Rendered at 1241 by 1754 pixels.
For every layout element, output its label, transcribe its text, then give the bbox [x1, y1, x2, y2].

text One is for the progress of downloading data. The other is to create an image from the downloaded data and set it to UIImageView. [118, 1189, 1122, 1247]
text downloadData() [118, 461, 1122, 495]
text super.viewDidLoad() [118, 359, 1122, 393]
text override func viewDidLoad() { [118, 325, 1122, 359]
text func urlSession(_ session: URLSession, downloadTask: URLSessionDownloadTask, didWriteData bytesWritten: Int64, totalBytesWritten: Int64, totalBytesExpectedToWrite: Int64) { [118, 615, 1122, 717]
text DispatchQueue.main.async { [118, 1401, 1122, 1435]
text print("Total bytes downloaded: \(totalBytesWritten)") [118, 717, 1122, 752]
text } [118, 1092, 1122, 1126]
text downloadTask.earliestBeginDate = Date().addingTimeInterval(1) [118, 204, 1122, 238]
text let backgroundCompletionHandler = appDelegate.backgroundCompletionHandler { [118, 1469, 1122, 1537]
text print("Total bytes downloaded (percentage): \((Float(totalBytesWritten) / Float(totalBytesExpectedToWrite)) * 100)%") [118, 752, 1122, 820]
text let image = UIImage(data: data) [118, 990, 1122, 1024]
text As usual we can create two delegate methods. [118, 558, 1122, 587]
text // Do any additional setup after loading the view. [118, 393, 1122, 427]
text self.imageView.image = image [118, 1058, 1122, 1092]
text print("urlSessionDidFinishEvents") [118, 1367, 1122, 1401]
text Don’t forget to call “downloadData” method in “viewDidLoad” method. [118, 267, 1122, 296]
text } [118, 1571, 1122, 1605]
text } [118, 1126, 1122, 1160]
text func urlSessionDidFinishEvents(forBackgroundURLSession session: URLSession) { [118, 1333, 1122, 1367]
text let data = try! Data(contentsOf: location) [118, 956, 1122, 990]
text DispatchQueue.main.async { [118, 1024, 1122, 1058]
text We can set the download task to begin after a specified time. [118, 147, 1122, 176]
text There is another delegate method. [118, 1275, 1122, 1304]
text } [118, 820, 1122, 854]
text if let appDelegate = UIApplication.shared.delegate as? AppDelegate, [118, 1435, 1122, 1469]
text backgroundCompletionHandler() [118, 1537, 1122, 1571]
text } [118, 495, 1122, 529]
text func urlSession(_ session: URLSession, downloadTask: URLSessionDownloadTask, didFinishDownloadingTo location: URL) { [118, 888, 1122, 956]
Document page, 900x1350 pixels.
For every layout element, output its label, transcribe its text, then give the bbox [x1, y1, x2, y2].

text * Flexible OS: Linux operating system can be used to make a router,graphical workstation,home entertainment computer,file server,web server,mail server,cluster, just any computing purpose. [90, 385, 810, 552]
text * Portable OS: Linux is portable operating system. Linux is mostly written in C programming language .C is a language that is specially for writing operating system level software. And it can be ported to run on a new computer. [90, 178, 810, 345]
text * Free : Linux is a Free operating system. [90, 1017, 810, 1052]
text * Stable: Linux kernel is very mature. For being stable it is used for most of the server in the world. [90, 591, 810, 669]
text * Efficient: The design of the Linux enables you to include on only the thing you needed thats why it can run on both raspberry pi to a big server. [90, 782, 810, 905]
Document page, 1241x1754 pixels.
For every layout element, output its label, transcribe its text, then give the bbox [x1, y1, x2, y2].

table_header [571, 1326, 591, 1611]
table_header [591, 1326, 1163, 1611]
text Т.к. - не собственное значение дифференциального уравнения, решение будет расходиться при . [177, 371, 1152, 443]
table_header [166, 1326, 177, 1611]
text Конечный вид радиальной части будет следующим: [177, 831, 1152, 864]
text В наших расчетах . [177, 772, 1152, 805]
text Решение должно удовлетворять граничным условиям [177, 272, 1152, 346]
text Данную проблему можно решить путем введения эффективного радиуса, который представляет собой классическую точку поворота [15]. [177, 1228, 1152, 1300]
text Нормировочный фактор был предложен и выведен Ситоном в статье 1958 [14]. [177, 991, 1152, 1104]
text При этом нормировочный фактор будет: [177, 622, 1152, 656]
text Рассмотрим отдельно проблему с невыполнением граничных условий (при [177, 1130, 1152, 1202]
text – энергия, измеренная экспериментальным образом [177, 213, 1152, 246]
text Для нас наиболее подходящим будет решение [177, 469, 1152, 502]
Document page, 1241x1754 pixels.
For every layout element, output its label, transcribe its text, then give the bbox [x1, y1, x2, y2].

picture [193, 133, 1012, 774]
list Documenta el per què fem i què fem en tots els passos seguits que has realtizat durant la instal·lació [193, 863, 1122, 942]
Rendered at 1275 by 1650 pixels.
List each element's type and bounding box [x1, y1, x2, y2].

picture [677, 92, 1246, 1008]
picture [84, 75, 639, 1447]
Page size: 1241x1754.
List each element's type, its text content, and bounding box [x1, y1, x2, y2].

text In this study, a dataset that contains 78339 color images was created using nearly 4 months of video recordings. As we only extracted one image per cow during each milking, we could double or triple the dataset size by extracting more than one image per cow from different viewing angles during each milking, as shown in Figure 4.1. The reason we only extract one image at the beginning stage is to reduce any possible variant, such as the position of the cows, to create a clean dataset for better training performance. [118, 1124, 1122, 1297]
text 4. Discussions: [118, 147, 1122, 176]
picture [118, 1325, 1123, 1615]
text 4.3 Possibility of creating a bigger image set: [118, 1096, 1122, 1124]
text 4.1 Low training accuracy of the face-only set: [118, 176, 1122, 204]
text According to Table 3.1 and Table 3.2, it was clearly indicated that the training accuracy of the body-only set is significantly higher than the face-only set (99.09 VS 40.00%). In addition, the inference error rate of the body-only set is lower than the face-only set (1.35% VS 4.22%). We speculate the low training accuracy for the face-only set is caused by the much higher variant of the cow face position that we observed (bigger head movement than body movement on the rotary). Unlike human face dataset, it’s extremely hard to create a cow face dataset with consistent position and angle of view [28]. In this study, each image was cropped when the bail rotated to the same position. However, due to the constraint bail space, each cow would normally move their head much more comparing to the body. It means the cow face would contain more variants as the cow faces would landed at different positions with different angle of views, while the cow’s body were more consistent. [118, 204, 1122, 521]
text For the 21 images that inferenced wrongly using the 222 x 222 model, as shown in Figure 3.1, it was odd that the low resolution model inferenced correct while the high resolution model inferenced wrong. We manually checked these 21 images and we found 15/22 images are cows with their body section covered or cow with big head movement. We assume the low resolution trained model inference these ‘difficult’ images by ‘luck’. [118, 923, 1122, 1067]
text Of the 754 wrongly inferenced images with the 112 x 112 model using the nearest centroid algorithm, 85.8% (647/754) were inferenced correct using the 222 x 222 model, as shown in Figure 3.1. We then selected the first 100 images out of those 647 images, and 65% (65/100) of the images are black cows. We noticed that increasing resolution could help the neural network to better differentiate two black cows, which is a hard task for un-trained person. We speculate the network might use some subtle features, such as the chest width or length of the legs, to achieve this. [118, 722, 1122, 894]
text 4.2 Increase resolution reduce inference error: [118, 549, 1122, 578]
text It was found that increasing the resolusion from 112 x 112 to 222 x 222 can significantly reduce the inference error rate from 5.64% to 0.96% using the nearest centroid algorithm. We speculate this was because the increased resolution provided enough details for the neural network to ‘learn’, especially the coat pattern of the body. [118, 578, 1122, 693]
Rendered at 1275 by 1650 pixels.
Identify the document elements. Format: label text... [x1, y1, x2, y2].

Short task: Copy out every line of all the items above again, character for character, without changing anything.

Full response:
Rendered at 1241 by 1754 pixels.
For every layout element, output its label, transcribe its text, then give the bbox [x1, y1, x2, y2].

text One is for the progress of downloading data. The other is to create an image from the downloaded data and set it to UIImageView. [118, 1189, 1122, 1247]
text downloadData() [118, 461, 1122, 495]
text super.viewDidLoad() [118, 359, 1122, 393]
text override func viewDidLoad() { [118, 325, 1122, 359]
text func urlSession(_ session: URLSession, downloadTask: URLSessionDownloadTask, didWriteData bytesWritten: Int64, totalBytesWritten: Int64, totalBytesExpectedToWrite: Int64) { [118, 615, 1122, 717]
text DispatchQueue.main.async { [118, 1401, 1122, 1435]
text print("Total bytes downloaded: \(totalBytesWritten)") [118, 717, 1122, 752]
text } [118, 1092, 1122, 1126]
text downloadTask.earliestBeginDate = Date().addingTimeInterval(1) [118, 204, 1122, 238]
text let backgroundCompletionHandler = appDelegate.backgroundCompletionHandler { [118, 1469, 1122, 1537]
text print("Total bytes downloaded (percentage): \((Float(totalBytesWritten) / Float(totalBytesExpectedToWrite)) * 100)%") [118, 752, 1122, 820]
text let image = UIImage(data: data) [118, 990, 1122, 1024]
text As usual we can create two delegate methods. [118, 558, 1122, 587]
text // Do any additional setup after loading the view. [118, 393, 1122, 427]
text self.imageView.image = image [118, 1058, 1122, 1092]
text print("urlSessionDidFinishEvents") [118, 1367, 1122, 1401]
text Don’t forget to call “downloadData” method in “viewDidLoad” method. [118, 267, 1122, 296]
text } [118, 1571, 1122, 1605]
text } [118, 1126, 1122, 1160]
text func urlSessionDidFinishEvents(forBackgroundURLSession session: URLSession) { [118, 1333, 1122, 1367]
text let data = try! Data(contentsOf: location) [118, 956, 1122, 990]
text DispatchQueue.main.async { [118, 1024, 1122, 1058]
text We can set the download task to begin after a specified time. [118, 147, 1122, 176]
text There is another delegate method. [118, 1275, 1122, 1304]
text } [118, 820, 1122, 854]
text if let appDelegate = UIApplication.shared.delegate as? AppDelegate, [118, 1435, 1122, 1469]
text backgroundCompletionHandler() [118, 1537, 1122, 1571]
text } [118, 495, 1122, 529]
text func urlSession(_ session: URLSession, downloadTask: URLSessionDownloadTask, didFinishDownloadingTo location: URL) { [118, 888, 1122, 956]
Document page, 900x1350 pixels.
For every layout element, output its label, transcribe its text, then give the bbox [x1, y1, x2, y2].

text * Flexible OS: Linux operating system can be used to make a router,graphical workstation,home entertainment computer,file server,web server,mail server,cluster, just any computing purpose. [90, 385, 810, 552]
text * Portable OS: Linux is portable operating system. Linux is mostly written in C programming language .C is a language that is specially for writing operating system level software. And it can be ported to run on a new computer. [90, 178, 810, 345]
text * Free : Linux is a Free operating system. [90, 1017, 810, 1052]
text * Stable: Linux kernel is very mature. For being stable it is used for most of the server in the world. [90, 591, 810, 669]
text * Efficient: The design of the Linux enables you to include on only the thing you needed thats why it can run on both raspberry pi to a big server. [90, 782, 810, 905]
Document page, 1241x1754 pixels.
For every layout element, output its label, transcribe its text, then give the bbox [x1, y1, x2, y2].

table_header [571, 1326, 591, 1611]
table_header [591, 1326, 1163, 1611]
text Т.к. - не собственное значение дифференциального уравнения, решение будет расходиться при . [177, 371, 1152, 443]
table_header [166, 1326, 177, 1611]
text Конечный вид радиальной части будет следующим: [177, 831, 1152, 864]
text В наших расчетах . [177, 772, 1152, 805]
text Решение должно удовлетворять граничным условиям [177, 272, 1152, 346]
text Данную проблему можно решить путем введения эффективного радиуса, который представляет собой классическую точку поворота [15]. [177, 1228, 1152, 1300]
text Нормировочный фактор был предложен и выведен Ситоном в статье 1958 [14]. [177, 991, 1152, 1104]
text При этом нормировочный фактор будет: [177, 622, 1152, 656]
text Рассмотрим отдельно проблему с невыполнением граничных условий (при [177, 1130, 1152, 1202]
text – энергия, измеренная экспериментальным образом [177, 213, 1152, 246]
text Для нас наиболее подходящим будет решение [177, 469, 1152, 502]
Document page, 1241x1754 pixels.
For every layout element, output its label, transcribe its text, then give the bbox [x1, y1, x2, y2].

picture [193, 133, 1012, 774]
list Documenta el per què fem i què fem en tots els passos seguits que has realtizat durant la instal·lació [193, 863, 1122, 942]
Rendered at 1275 by 1650 pixels.
List each element's type and bounding box [x1, y1, x2, y2].

picture [677, 92, 1246, 1008]
picture [84, 75, 639, 1447]
Page size: 1241x1754.
List each element's type, its text content, and bounding box [x1, y1, x2, y2].

text In this study, a dataset that contains 78339 color images was created using nearly 4 months of video recordings. As we only extracted one image per cow during each milking, we could double or triple the dataset size by extracting more than one image per cow from different viewing angles during each milking, as shown in Figure 4.1. The reason we only extract one image at the beginning stage is to reduce any possible variant, such as the position of the cows, to create a clean dataset for better training performance. [118, 1124, 1122, 1297]
text 4. Discussions: [118, 147, 1122, 176]
picture [118, 1325, 1123, 1615]
text 4.3 Possibility of creating a bigger image set: [118, 1096, 1122, 1124]
text 4.1 Low training accuracy of the face-only set: [118, 176, 1122, 204]
text According to Table 3.1 and Table 3.2, it was clearly indicated that the training accuracy of the body-only set is significantly higher than the face-only set (99.09 VS 40.00%). In addition, the inference error rate of the body-only set is lower than the face-only set (1.35% VS 4.22%). We speculate the low training accuracy for the face-only set is caused by the much higher variant of the cow face position that we observed (bigger head movement than body movement on the rotary). Unlike human face dataset, it’s extremely hard to create a cow face dataset with consistent position and angle of view [28]. In this study, each image was cropped when the bail rotated to the same position. However, due to the constraint bail space, each cow would normally move their head much more comparing to the body. It means the cow face would contain more variants as the cow faces would landed at different positions with different angle of views, while the cow’s body were more consistent. [118, 204, 1122, 521]
text For the 21 images that inferenced wrongly using the 222 x 222 model, as shown in Figure 3.1, it was odd that the low resolution model inferenced correct while the high resolution model inferenced wrong. We manually checked these 21 images and we found 15/22 images are cows with their body section covered or cow with big head movement. We assume the low resolution trained model inference these ‘difficult’ images by ‘luck’. [118, 923, 1122, 1067]
text Of the 754 wrongly inferenced images with the 112 x 112 model using the nearest centroid algorithm, 85.8% (647/754) were inferenced correct using the 222 x 222 model, as shown in Figure 3.1. We then selected the first 100 images out of those 647 images, and 65% (65/100) of the images are black cows. We noticed that increasing resolution could help the neural network to better differentiate two black cows, which is a hard task for un-trained person. We speculate the network might use some subtle features, such as the chest width or length of the legs, to achieve this. [118, 722, 1122, 894]
text 4.2 Increase resolution reduce inference error: [118, 549, 1122, 578]
text It was found that increasing the resolusion from 112 x 112 to 222 x 222 can significantly reduce the inference error rate from 5.64% to 0.96% using the nearest centroid algorithm. We speculate this was because the increased resolution provided enough details for the neural network to ‘learn’, especially the coat pattern of the body. [118, 578, 1122, 693]
Rendered at 1275 by 1650 pixels.
Identify the document elements. Format: label text... [x1, y1, x2, y2].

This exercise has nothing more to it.